* Objective
Can you write out, word for word, the stretch of the devotional text below from "When I was a" through "beyond the rules."?

Restraints do hinder our freedom, but they are often good for us.  When driving down the freeway, we are restrained by the speed limit.  Speed limits are for our safety.  They are good restraints.  When the patrolling officer gives us a ticket, we suffer the consequences of ignoring restraint. 

When I was a vice principal in charge of discipline, I used to say to offending students, “You can choose to exercise self-control, or I will apply external control.  Self-control is much easier for you and for me.”   We are either restrained by internal restraint or external restraint.  Self-applied restraint, self-control, is always the better choice, and in the case of receiving a speeding ticket much less expensive. 

The only way we self-centered humans can manage in society is with laws and rules that restrain us.  As Americans, we have a great deal of freedom.  We should be thankful for our freedom and respect the laws and rules that keep us in line.  I find this difficult don’t you?  I always want more freedom.  This gets me in trouble.  There are always consequences when I step beyond the rules.

Isn’t it incredible that Jesus paid the price for my renegade behavior?  He took the consequences for me.  What amazing love and compassion he has shown me.  I should be constantly humbled with gratitude.  Yet I still want to throw off restraints.

WHAT SINS?

The other evening I was driving home from work feeling tired but happy.  The next thing you know, I began thinking about a past sin – one that brings me deep regret.  My good mood was being dashed.  Suddenly, I remembered that this sin has been forgiven and forgotten by God.  It is in the past, and I’ve surrendered it at the foot of the cross.  I have been set free by the blood of Jesus.  Dwelling on past iniquities produces nothing good.

Others might want to condemn me for past sins, but God doesn’t.  He forgave me.  I am reminded of what King David said in Psalm 51:4 “Against you, you only, have I sinned…”  Ultimately, though my sins have injured others, my sins are against my Father who is ruler of heaven and earth.  With love, he overcame the sentence of death that I earned by sinning.  He gave his one and only Son to pay for my sins.  This has been done.  Jesus said, “It is finished” (John 19:30).

So why am I still haunted by sins that God has forgiven?  I seem to hold on to my guilt.  Perhaps my self-depended nature won’t let me forgive myself.  Maybe those sins that I think I’ve surrender at the foot of the cross weren’t really surrendered.  A touch of eternal reality might be needed here.  Psalm 103:11-12 reminds, For as high as the heavens are above the earth, so great is his love for those who fear him; as far as the east is from the west, so far has he removed our transgressions from us.

Since God has forgiven and forgotten my sins, and he has set me free from the law of sin and death, the appropriate response would be to discontinue wallowing in them.  What good is freedom if I keep returning to the bondage from which I’ve been freed?

So I exclaim, “What sins?”

MORNING DEVOTIONS

Jason opened the cabin door and stepped out, crossed the small porch, descended the steps, and headed down the path toward the lake.  Approaching the lake he diverted from the path and took a seat on his favorite rock.  He paused a few minutes to take in the view.  The lake was still with a thin morning mist hovering near the center.  Rays of sunlight angled through the trees as if to highlight the undergrowth.    The air was alive with fluttering birds chirping their happy songs, and a family of squirrels in the higher branches discussed Jason’s arrival.

* Provided data
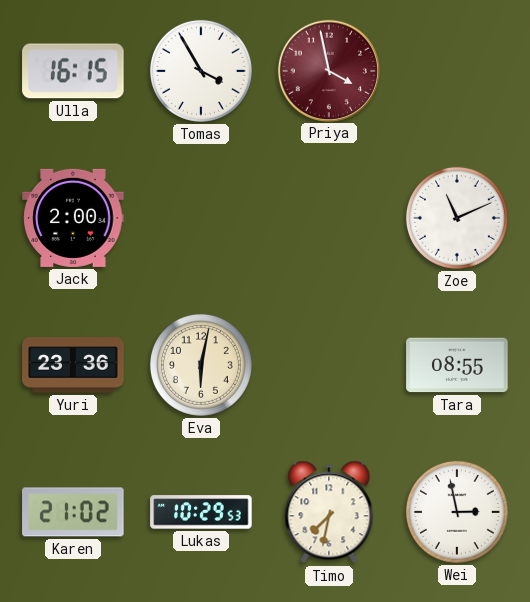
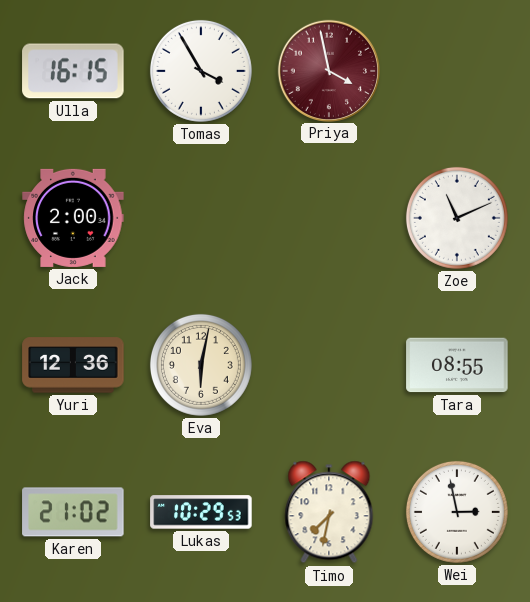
Yuri: 23:36 -> 12:36
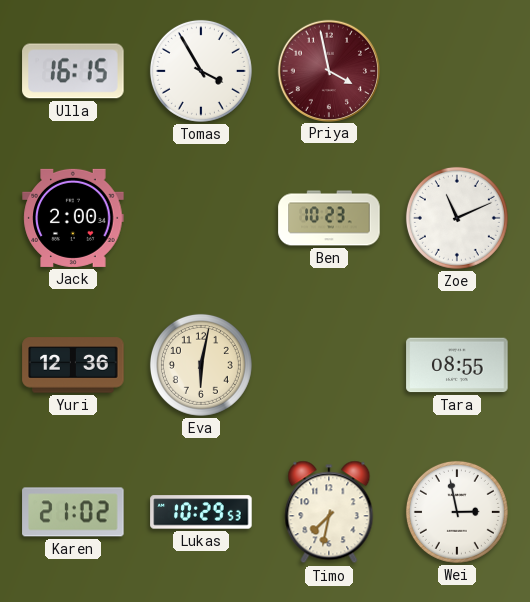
Ben: none -> 10:23
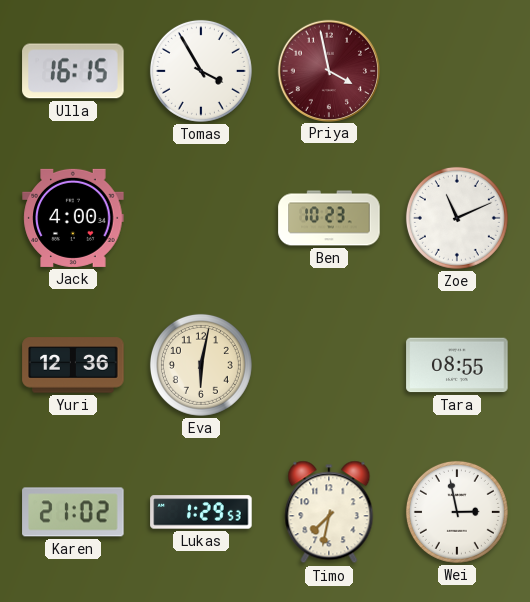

* Task answer
When I was a vice principal in charge of discipline, I used to say to offending students, “You can choose to exercise self-control, or I will apply external control.  Self-control is much easier for you and for me.”   We are either restrained by internal restraint or external restraint.  Self-applied restraint, self-control, is always the better choice, and in the case of receiving a speeding ticket much less expensive. 

The only way we self-centered humans can manage in society is with laws and rules that restrain us.  As Americans, we have a great deal of freedom.  We should be thankful for our freedom and respect the laws and rules that keep us in line.  I find this difficult don’t you?  I always want more freedom.  This gets me in trouble.  There are always consequences when I step beyond the rules.